* Task description:
Your reply should be made up of every line in the records below that holds the string "erreichen".
(Beginning of Records to process)
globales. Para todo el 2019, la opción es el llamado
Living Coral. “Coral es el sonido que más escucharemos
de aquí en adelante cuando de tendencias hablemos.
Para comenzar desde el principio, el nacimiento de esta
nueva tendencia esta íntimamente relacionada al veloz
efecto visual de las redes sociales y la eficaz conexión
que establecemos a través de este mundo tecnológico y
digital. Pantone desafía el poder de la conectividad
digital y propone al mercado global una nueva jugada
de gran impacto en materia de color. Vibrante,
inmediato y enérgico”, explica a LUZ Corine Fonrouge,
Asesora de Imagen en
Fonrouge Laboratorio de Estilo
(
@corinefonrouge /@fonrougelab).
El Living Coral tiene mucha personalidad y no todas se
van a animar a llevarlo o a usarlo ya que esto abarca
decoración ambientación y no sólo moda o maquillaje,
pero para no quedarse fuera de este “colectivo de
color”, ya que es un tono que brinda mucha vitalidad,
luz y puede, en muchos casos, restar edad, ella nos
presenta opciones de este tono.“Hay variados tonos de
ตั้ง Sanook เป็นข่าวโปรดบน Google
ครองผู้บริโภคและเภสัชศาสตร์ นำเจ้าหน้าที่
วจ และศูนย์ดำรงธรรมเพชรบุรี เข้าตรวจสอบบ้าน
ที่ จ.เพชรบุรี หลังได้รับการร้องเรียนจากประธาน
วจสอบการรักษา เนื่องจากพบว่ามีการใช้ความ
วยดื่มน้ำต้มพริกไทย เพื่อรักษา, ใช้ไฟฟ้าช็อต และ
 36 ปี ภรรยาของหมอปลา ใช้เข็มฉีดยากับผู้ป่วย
(End of Records to process)
(Beginning of Records to process)
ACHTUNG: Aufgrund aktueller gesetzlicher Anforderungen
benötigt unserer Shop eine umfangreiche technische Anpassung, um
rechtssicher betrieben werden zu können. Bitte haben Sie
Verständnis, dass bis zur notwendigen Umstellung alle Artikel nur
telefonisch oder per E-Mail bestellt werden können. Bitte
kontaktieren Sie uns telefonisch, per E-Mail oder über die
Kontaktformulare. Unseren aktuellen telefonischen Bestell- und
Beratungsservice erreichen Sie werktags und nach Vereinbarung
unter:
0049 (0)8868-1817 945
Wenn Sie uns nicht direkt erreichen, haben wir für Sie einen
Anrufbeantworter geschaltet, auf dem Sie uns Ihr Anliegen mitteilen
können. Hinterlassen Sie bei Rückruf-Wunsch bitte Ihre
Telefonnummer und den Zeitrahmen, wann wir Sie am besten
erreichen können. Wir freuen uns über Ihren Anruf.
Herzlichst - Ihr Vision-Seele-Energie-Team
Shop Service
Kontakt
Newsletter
(End of Records to process)
* Result of this exercise:
Beratungsservice erreichen Sie werktags und nach Vereinbarung
Wenn Sie uns nicht direkt erreichen, haben wir für Sie einen
erreichen können. Wir freuen uns über Ihren Anruf.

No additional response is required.